L'auteur Louis Pergaud né dans le Doubs (1882-1915) est instituteur comme son père avant de devenir romancier et exceller dans le domaine animalier. Il périra durant la Grande Guerre, sans que son corps soit jamais retrouvé.
Son roman le plus célèbre, La guerre des boutons dont le sous-titre est Roman de ma douzième année date de 1912. Les gamins de deux petits villages voisins, Longeverne et Velrans, regroupés en bandes, s'affrontent depuis plusieurs générations suite à un différent cadastral quasi oublié depuis mais qui perdure dans les esprits. A la sortie de l'école, les gosses filent dans la campagne et s'affrontent verbalement, à coups de cailloux tirés de leurs lance-pierres, d'épées en bois ou de coups de poings si le combat rapproché s'impose. Petit à petit cette guerre va s'intensifier, les leaders organisent leurs troupes comme à l'armée chacun petits et grands ayant son rôle bien déterminé et le but des combats devient plus dur, désormais quand on fait un prisonnier on lui coupe les boutons de ses vêtements, on récupère ses lacets ou passants de ceinture et on le malmène férocement avant de le renvoyer vers ses copains qui jurent de le venger. Quand le gamin aux vêtements dévastés rentre chez lui, nous sommes dans le monde de la paysannerie pauvre qui se tue à la tâche, les parents n'ont pas de punition assez dure pour châtier le malheureux déjà déshonoré.
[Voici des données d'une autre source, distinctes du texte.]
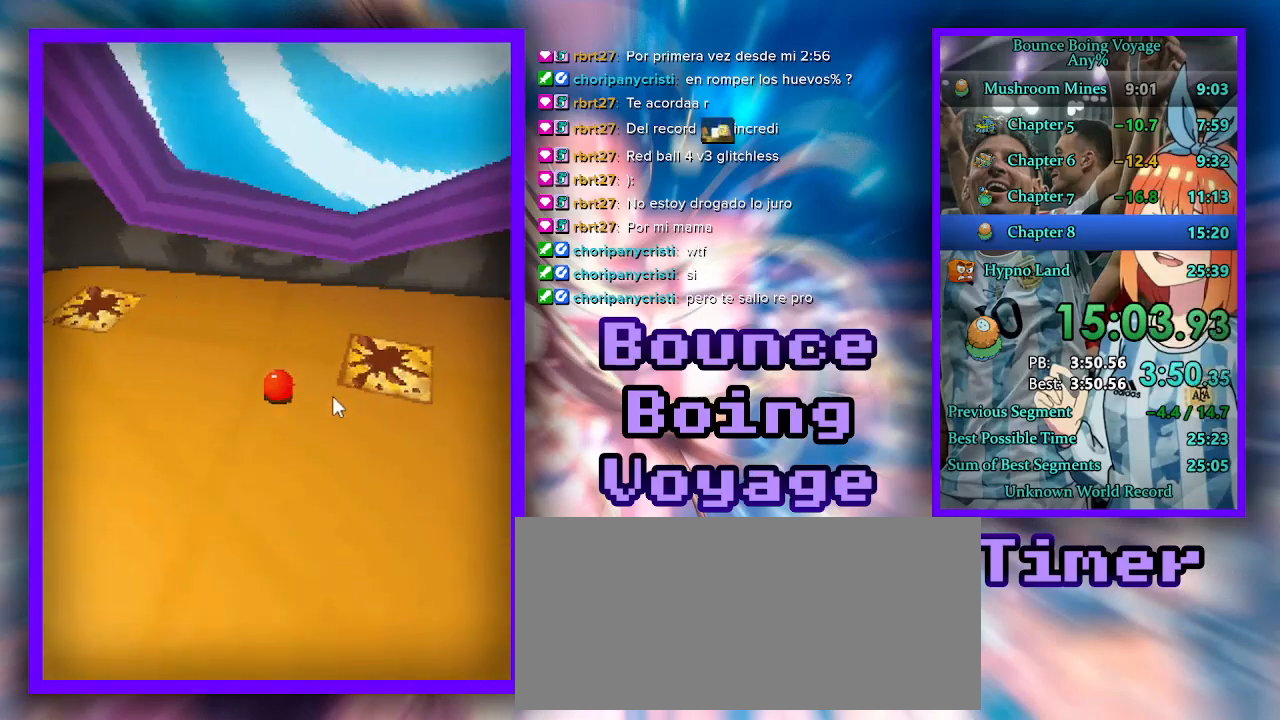
{"keys": ["a", "w"], "events": [[100, "d", "up"], [267, "jump", "down"], [367, "a", "down"], [367, "jump", "up"]]}
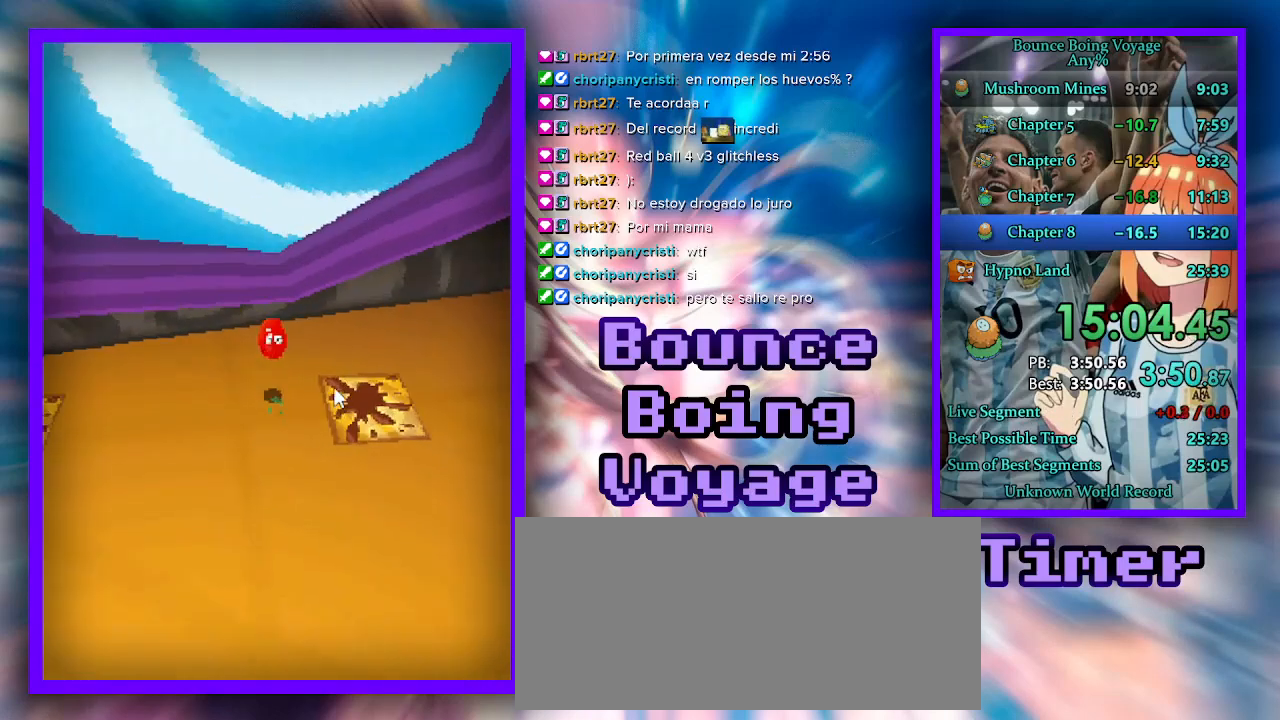
{"keys": ["w"], "events": [[367, "a", "up"], [400, "jump", "down"], [500, "jump", "up"]]}
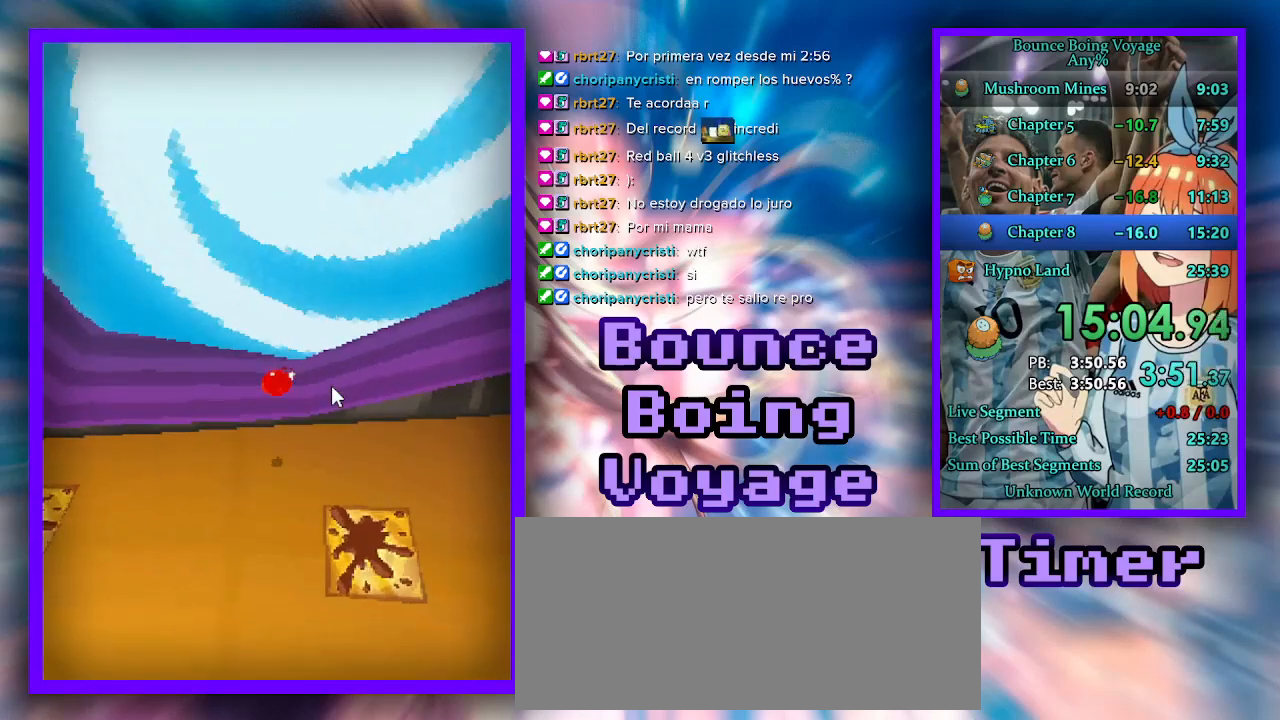
{"keys": ["jump", "w"], "events": [[33, "jump", "down"], [133, "jump", "up"], [167, "jump", "down"], [233, "jump", "up"], [300, "jump", "down"], [333, "jump", "up"], [400, "jump", "down"], [467, "jump", "up"], [500, "jump", "down"]]}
Louis Pergaud réussit là un roman magistral qui nous plonge dans la France rurale de la fin du XIXème siècle, la salle de classe et le maître, les élèves grands et petits, les conciliabules près des cabinets dans la cour, les leçons pas apprises avec le copain qui souffle, le tableau noir et les retenues, la vie aux champs et à la ferme. Mais c'est aussi l'occasion de dresser une esquisse de la III République, le conflit entre l'Eglise et la République, chaque village s'identifiant à l'un et l'autre camp « car on était calotin à Velrans et rouge à Longeverne », d'évoquer par allusions l'esprit de revanche après la Guerre de 1870. Ces grandes lignes sociopolitiques en toile de fond sont complétées par de savoureux détails sur la vie de ces pauvres petites bourgades à l'époque, et pour ajouter à la crédibilité de ces tranches de vie, les dialogues sont émaillés de termes issus du patois de Franche-Comté ou des fautes grammaticales des garnements bien souvent cancres car « on conçoit qu'il eût été impossible, pour un tel sujet, de s'en tenir au seul vocabulaire de Racine » écrit Pergaud dans sa préface.
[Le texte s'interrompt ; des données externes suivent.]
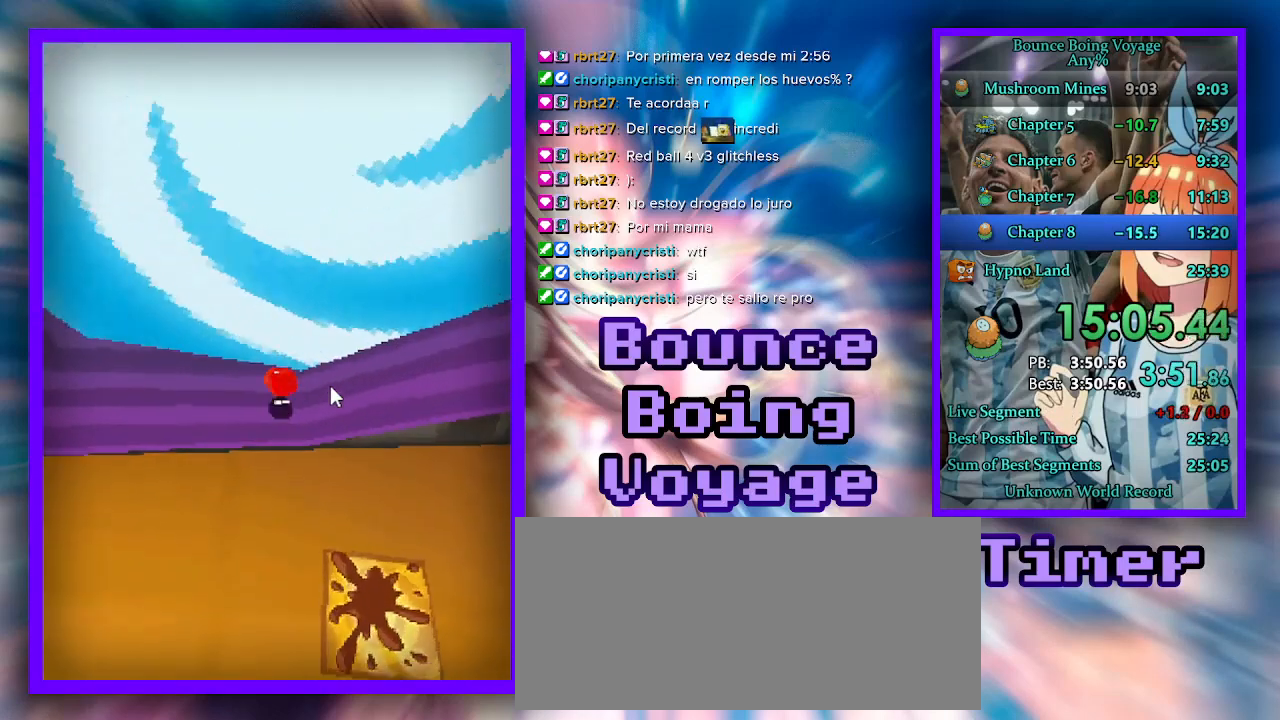
{"keys": ["w"], "events": [[67, "jump", "up"]]}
Dire que je me suis régalé à cette lecture serait encore loin de la vérité, un très grand roman qui dépasse le pauvre résumé que je viens d'en faire. Ce n'est pas un livre d'histoires d'enfants pour des gamins - « ce livre qui, malgré son titre, ne s'adresse ni aux petits enfants, ni aux jeunes pucelles » - ici les enfants ne sont pas considérés comme des mioches par l'auteur, il les décrit comme il les connaît et en tant qu'instituteur on peut lui faire crédit. Je n'avais encore jamais lu ce livre, ma seule approche en était la version cinématographique de Yves Robert (1961) avec Jacques Dufilho, Jean Richard et Michel Galabru dont je n'ai d'ailleurs qu'un très lointain souvenir car je n'ai du le voir qu'une seul fois, et les noms des garnements Tigibus et Grandgibus. Il était temps de combler cette lacune.

« - Couille molle ! ' Des couilles, on sait bien ce que c'est, pardine, puisque tout le monde en a, même le Miraut de Lisée, et qu'elles ressemblent à des marrons sans bogue, mais couille molle ! ' couille molle !... ' Sûrement que ça veut dire qu'on est des pas grand-chose, coupa Tigibus, puisque hier soir, en rigolant avec Narcisse, not' meunier, je l'ai appelé couille molle comme ça, pour voir, et mon père, que j'avais pas vu, et qui passait justement, sans rien me dire, m'a foutu aussitôt une bonne paire de claques. Alors' L'argument était péremptoire et chacun le sentit. ' Alors, bon Dieu ! Il n'y a pas à rebeuiller plus longtemps, il n'y a qu'à se venger, na ! conclut Lebrac' - C'est t-y vot'idée, vous autres ? ' Foutez le camp de là, hein, les chie-au-lit, fit Boulot aux petits qui s'approchaient pour écouter ! Ils approuvèrent le grand Lebrac à l'inanimité, comme on disait. »

Mon exemplaire de cette Guerre des boutons date de 1947 aux Editions Littéraires de France avec des illustrations en noir et blancs ou en couleurs de Ralph Soupault un célèbre dessinateur de cette époque mais une personne peu fréquentable et condamné en 1945 pour « intelligence avec l'ennemi ».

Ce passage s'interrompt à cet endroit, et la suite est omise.